Probabilistic Sampling-Enhanced Temporal-Spatial GCN: A Scalable Framework for Transaction Anomaly Detection in Ethereum Networks
Behfar, Stefan Kambiz, Crowcroft, Jon
The rapid evolution of the Ethereum network necessitates sophisticated techniques to ensure its robustness against potential threats and to maintain transparency. While Graph Neural Networks (GNNs) have pioneered anomaly detection in such platforms, capturing the intricacies of both spatial and temporal transactional patterns has remained a challenge. This study presents a fusion of Graph Convolutional Networks (GCNs) with Temporal Random Walks (TRW) enhanced by probabilistic sampling to bridge this gap. Our approach, unlike traditional GCNs, leverages the strengths of TRW to discern complex temporal sequences in Ethereum transactions, thereby providing a more nuanced transaction anomaly detection mechanism.
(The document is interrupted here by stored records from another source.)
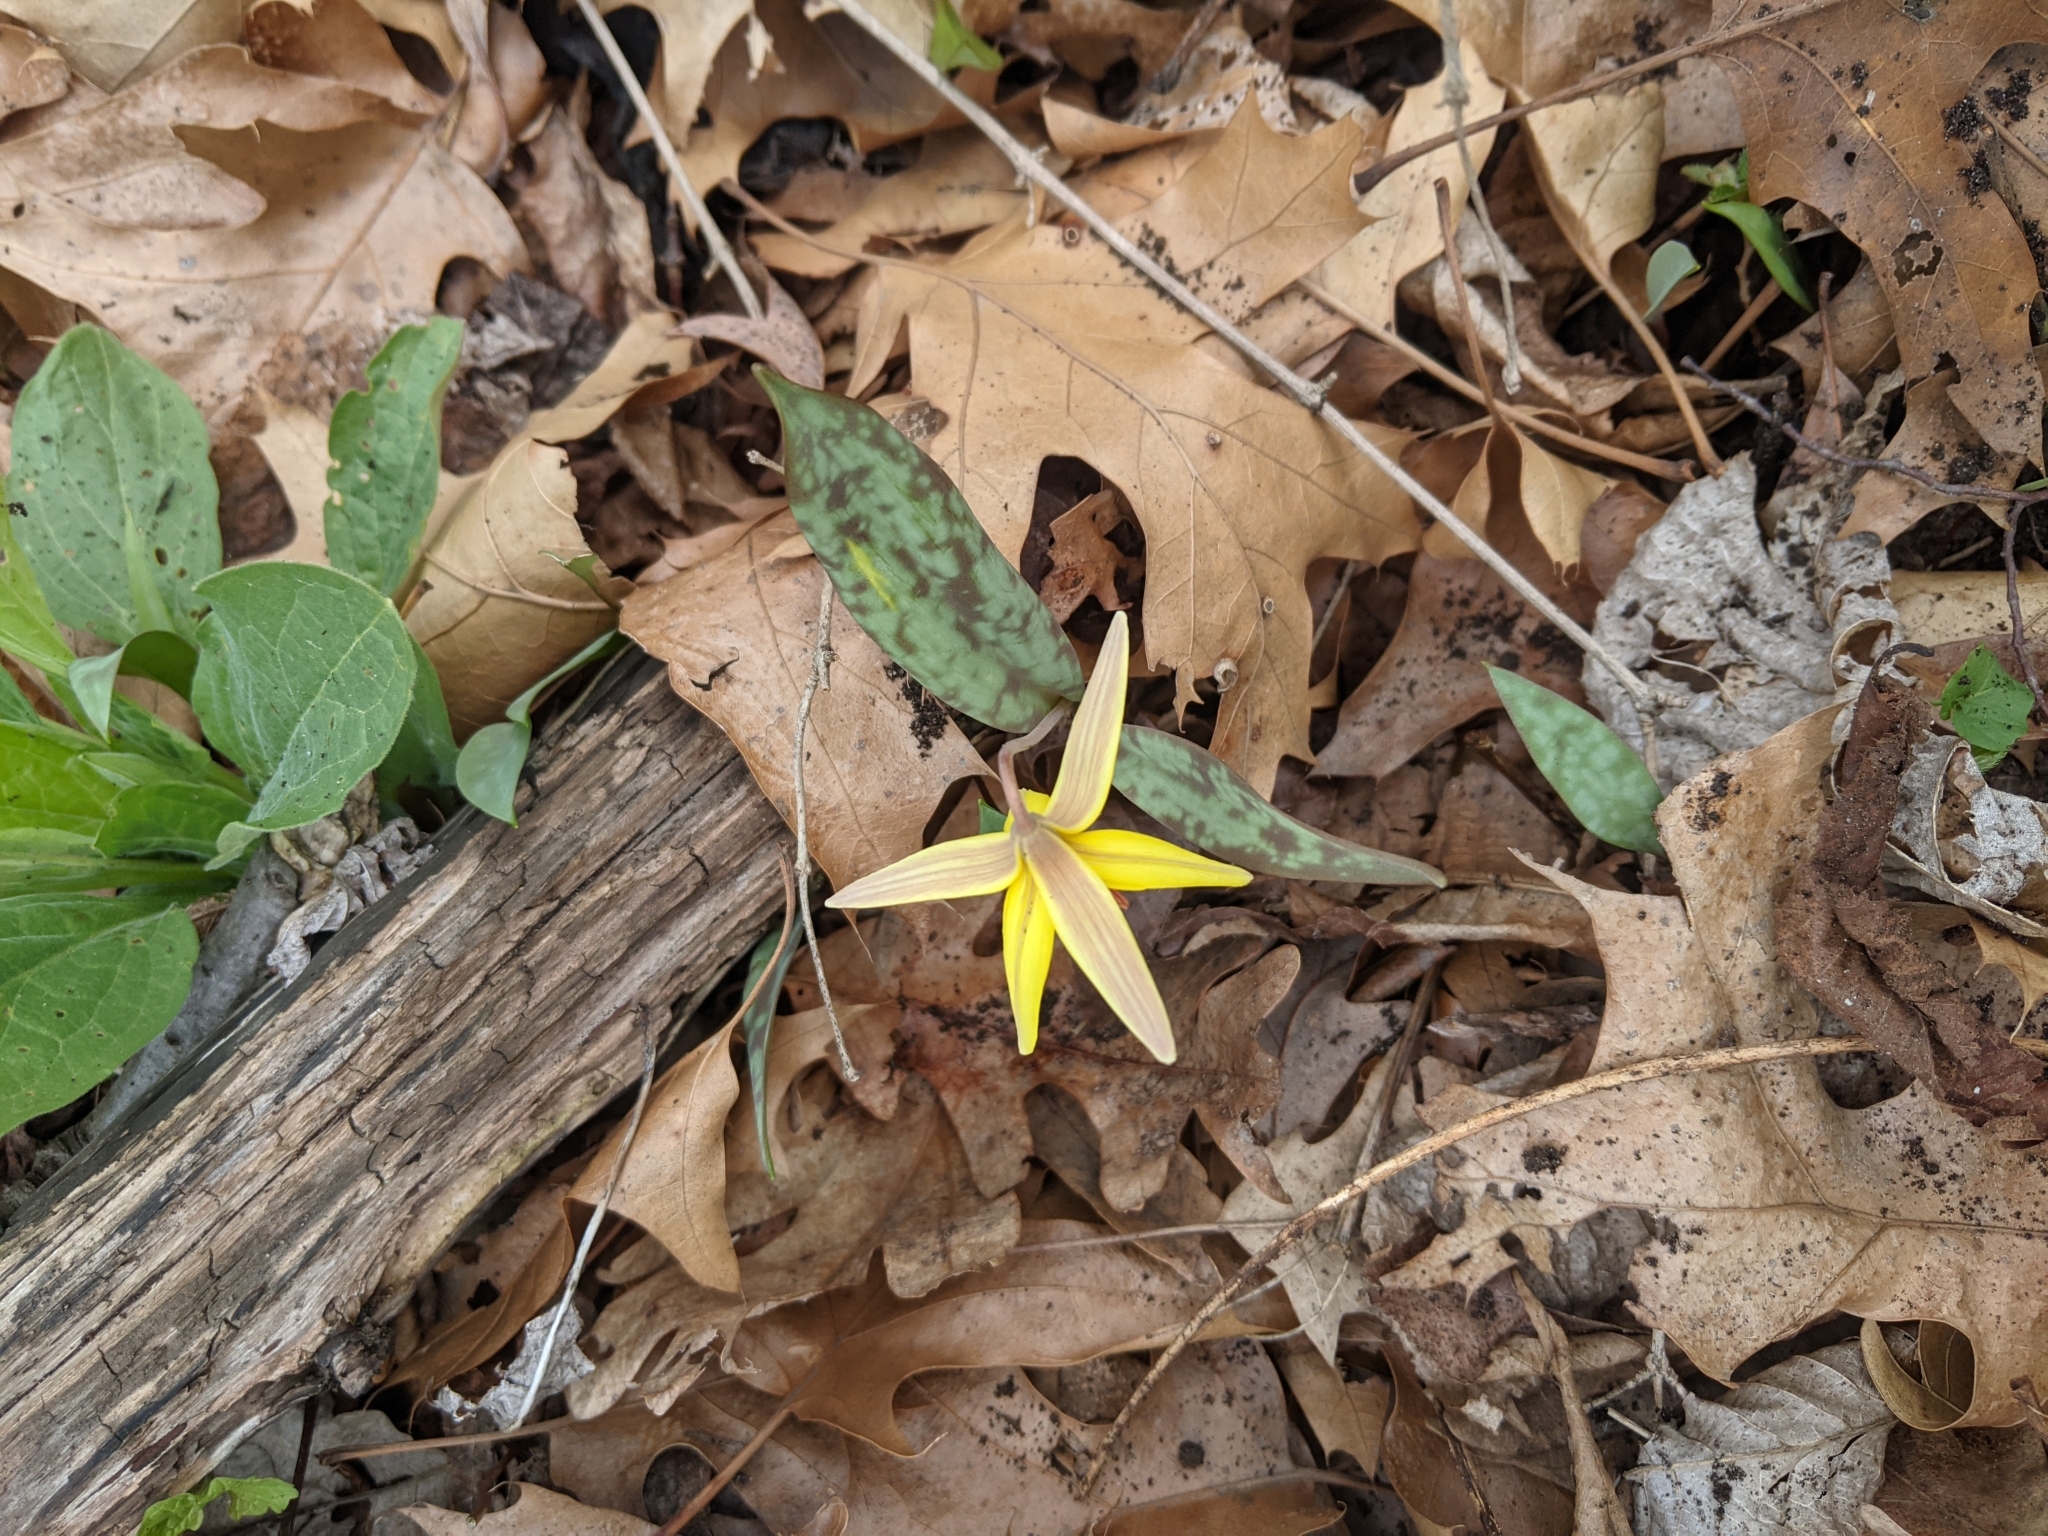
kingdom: Plantae
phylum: Tracheophyta
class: Liliopsida
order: Liliales
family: Liliaceae
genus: Erythronium
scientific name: Erythronium americanum
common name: Yellow adder's-tongue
Preliminary evaluations demonstrate that our TRW-GCN framework substantially advances the performance metrics over conventional GCNs in detecting anomalies and transaction bursts. This research not only underscores the potential of temporal cues in Ethereum transactional data but also offers a scalable and effective methodology for ensuring the security and transparency of decentralized platforms. By harnessing both spatial relationships and time-based transactional sequences as node features, our model introduces an additional layer of granularity, making the detection process more robust and less prone to false positives. This work lays the foundation for future research aimed at optimizing and enhancing the transparency of blockchain technologies, and serves as a testament to the significance of considering both time and space dimensions in the ever-evolving landscape of the decentralized platforms. Graph Convolutional Networks (GCNs) have emerged as a transformative tool in the domain of graph-structured data representation.